Exercise directions -
In the data below, find each line that contains the word "ホーム光明荘" and copy it.

[Dataset items]
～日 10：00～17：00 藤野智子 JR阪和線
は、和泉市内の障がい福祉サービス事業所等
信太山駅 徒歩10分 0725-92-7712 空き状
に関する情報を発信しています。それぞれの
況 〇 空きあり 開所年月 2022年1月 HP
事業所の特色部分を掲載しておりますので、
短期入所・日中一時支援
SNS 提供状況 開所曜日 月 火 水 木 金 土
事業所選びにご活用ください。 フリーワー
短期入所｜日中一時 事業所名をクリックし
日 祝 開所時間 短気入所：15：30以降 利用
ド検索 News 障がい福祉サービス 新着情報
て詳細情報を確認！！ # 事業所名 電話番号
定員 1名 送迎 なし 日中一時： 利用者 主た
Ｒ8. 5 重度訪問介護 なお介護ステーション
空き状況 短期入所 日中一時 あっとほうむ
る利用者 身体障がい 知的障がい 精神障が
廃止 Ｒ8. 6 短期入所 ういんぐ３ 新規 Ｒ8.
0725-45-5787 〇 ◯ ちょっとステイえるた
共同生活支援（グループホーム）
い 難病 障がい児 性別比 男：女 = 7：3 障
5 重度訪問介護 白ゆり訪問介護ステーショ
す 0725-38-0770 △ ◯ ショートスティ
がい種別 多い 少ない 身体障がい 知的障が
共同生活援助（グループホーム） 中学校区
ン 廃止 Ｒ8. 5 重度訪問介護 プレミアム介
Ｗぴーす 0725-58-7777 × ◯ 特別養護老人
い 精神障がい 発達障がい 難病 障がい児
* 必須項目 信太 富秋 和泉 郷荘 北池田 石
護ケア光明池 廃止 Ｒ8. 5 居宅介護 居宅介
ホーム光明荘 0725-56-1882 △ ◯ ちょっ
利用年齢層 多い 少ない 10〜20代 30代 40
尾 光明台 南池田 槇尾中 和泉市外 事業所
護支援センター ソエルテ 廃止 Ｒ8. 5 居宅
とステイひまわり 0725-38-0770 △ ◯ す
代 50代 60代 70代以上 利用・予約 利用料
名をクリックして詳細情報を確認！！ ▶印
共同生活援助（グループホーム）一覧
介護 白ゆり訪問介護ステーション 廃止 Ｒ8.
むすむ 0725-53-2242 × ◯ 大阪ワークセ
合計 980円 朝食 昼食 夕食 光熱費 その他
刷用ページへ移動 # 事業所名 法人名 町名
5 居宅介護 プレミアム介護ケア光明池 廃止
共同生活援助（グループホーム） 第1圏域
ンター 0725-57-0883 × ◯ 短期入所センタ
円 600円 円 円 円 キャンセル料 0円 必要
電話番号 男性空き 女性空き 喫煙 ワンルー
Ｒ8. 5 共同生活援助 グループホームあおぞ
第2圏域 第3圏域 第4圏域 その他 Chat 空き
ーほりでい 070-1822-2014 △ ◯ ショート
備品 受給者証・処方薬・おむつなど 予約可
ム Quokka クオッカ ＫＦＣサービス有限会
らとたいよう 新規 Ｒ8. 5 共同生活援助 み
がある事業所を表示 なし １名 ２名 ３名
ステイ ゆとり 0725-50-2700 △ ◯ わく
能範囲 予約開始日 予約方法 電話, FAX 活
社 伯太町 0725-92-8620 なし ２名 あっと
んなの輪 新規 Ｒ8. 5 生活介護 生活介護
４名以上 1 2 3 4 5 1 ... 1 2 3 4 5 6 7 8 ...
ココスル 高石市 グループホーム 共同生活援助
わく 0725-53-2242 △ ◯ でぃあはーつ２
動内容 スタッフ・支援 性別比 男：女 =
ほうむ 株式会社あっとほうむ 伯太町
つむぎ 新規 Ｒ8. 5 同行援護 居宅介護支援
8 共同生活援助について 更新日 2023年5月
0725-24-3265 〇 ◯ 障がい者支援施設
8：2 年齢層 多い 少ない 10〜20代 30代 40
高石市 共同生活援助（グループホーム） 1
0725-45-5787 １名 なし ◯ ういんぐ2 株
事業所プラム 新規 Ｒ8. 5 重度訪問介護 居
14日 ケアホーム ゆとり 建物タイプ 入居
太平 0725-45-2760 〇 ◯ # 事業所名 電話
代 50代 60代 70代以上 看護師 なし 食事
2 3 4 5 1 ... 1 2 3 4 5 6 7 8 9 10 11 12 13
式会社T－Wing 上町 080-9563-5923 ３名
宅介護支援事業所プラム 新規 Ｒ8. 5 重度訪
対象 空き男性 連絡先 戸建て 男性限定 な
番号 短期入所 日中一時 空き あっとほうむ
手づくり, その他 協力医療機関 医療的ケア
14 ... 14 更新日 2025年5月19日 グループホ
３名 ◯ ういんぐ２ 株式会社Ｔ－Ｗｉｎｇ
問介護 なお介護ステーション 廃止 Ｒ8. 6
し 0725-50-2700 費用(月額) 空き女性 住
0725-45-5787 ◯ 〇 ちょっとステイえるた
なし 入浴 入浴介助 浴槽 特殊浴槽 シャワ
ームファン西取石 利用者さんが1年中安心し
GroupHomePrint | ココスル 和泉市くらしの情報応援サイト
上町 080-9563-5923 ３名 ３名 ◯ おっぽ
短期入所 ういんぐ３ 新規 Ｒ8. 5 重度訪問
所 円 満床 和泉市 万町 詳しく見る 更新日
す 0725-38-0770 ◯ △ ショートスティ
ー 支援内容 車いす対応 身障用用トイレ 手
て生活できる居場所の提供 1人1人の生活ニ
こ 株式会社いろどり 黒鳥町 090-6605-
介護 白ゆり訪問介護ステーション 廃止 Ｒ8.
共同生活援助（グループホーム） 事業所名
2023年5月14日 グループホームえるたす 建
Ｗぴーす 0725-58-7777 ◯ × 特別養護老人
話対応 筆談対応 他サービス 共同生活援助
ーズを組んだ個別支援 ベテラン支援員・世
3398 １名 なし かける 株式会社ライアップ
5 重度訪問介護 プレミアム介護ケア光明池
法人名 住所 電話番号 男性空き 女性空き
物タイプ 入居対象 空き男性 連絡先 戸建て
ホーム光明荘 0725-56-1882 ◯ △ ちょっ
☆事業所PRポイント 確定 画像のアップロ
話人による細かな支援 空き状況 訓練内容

Reply to the exercise -
ホーム光明荘 0725-56-1882 △ ◯ ちょっ
ホーム光明荘 0725-56-1882 ◯ △ ちょっ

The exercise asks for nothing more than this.